Because the data could be coming from a confused/malicious agent, the client implementation MUST NOT automatically sign or execute the transaction. The user should always provide their confirmation after reviewing either the metadata or the simulation results. This also protects against any possible confusion or hallucination by the AI agent.

Privacy considerations

The client implementation SHOULD take care not to accidentally expose the IP address of the user to the agent indirectly. Eg: Passing the paymaster URL that is provided by the agent to the wallet may expose the user’s IP if the wallet queries the paymaster API from the user’s device.

Copyright

Copyright and related rights waived via CC0.

2 Likes

Love where this proposal is going. This strikes me as more of a SHOULD than a MUST — for example, I can imagine a client giving users control to auto-approves txns below a certain dollar value, or that “receive only”, or other user-defined “safe enough” situations.

1 Like

I wonder whether XMTP network “consent” to message satisfies this need implicitly, or whether some add’l signal might be required to do this well.

Ideally we’d let accounts self-declare/prove that they’re automated agents, which would give them a trust boost (that clients can choose to display) versus accounts that may or may not be agents (having proven neither agent- nor human-ness).

This is explored quickly in XIP-51

I think we should add an optional permit2 eip712 field. This will let the client receiving these messages know that a permit2 signature is required.

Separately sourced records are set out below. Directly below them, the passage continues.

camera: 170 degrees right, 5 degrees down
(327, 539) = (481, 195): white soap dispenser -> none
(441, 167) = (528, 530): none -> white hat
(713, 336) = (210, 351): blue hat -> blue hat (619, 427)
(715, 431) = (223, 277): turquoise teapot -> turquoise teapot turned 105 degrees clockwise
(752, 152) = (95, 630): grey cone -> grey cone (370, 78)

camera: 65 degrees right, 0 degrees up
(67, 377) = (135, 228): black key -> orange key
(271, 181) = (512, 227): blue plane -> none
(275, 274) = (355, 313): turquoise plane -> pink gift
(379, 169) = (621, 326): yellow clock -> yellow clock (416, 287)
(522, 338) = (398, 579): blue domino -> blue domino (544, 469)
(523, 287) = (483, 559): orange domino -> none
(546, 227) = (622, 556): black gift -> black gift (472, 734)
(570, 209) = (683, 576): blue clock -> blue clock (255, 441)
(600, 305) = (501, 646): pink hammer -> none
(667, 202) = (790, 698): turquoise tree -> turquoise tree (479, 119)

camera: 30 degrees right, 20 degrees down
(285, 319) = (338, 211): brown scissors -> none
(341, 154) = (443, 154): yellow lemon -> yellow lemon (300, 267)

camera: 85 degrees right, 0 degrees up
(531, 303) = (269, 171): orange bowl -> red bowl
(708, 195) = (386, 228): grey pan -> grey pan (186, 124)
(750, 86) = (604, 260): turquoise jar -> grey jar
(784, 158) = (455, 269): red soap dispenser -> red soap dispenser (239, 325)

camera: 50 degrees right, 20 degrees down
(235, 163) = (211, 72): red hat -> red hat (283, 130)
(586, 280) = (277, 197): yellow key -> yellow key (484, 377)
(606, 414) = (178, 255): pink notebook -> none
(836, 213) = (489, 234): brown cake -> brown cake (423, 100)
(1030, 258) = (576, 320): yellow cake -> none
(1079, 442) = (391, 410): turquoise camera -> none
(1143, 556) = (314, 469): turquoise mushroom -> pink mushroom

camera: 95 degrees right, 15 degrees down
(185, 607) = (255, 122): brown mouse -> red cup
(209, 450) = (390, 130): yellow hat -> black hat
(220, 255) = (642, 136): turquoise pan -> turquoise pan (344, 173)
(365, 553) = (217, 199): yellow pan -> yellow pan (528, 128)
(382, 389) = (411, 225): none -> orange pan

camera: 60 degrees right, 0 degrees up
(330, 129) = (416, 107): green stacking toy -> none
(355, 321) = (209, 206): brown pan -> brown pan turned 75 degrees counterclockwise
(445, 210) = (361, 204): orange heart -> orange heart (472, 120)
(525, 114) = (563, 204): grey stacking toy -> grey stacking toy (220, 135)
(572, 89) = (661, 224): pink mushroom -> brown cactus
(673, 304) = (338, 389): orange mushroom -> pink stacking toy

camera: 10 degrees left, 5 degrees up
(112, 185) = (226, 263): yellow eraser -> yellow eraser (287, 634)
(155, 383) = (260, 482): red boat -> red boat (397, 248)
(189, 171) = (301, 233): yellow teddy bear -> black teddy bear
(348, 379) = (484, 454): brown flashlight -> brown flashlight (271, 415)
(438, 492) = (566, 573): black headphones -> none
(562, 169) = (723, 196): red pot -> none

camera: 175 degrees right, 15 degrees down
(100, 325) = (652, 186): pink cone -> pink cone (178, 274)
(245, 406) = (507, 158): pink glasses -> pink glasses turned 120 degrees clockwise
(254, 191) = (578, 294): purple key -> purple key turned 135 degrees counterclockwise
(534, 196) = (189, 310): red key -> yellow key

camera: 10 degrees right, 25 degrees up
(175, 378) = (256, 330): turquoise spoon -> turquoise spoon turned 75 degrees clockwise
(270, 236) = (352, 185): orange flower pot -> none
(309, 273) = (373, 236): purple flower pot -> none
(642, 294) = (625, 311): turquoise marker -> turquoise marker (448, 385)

I’d propose an additional field to the calls object

// ...
calls: {
  // ...
  permit2?: {
    eip712: {
      types: {
        EIP712Domain: { name: string; type: string }[];
      } & Record<string, { name: string; type: string }[]>;
      primaryType: string;
      domain: { [key: string]: any };
      message: { [key: string]: any };
    };
  };
};
//...

EIP712: EIPs/EIPS/eip-712.md at master · ethereum/EIPs · GitHub

The signature is included with the transaction data. Here’s an example that uses viem

if (permit2) {
  const signature = await signTypedDataAsync(permit2.eip712);
  const signatureLengthInHex = numberToHex(size(signature), {
    signed: false,
    size: 32,
  });
  transaction.data = concat([
    transaction.data,
    signatureLengthInHex,
    signature,
  ]);
}

sendTransaction({
  to: transaction.to,
  data: transaction.data,
  gas: BigInt(transaction.gas),
  gasPrice: BigInt(transaction.gasPrice),
  value: BigInt(transaction.value),
});

Permit2 example useful-solidity-patterns/patterns/permit2 at main · dragonfly-xyz/useful-solidity-patterns · GitHub

Because the network also has “consent” you could approve once and say "this can execute on behalf of me anytime for this relationship. This is where pro-active agents + transactions will become magic and we want to protect users and guarantee consent but the surface area would be more powerful if the agents in the future can be proactive if I give them the right permissions + consent up front.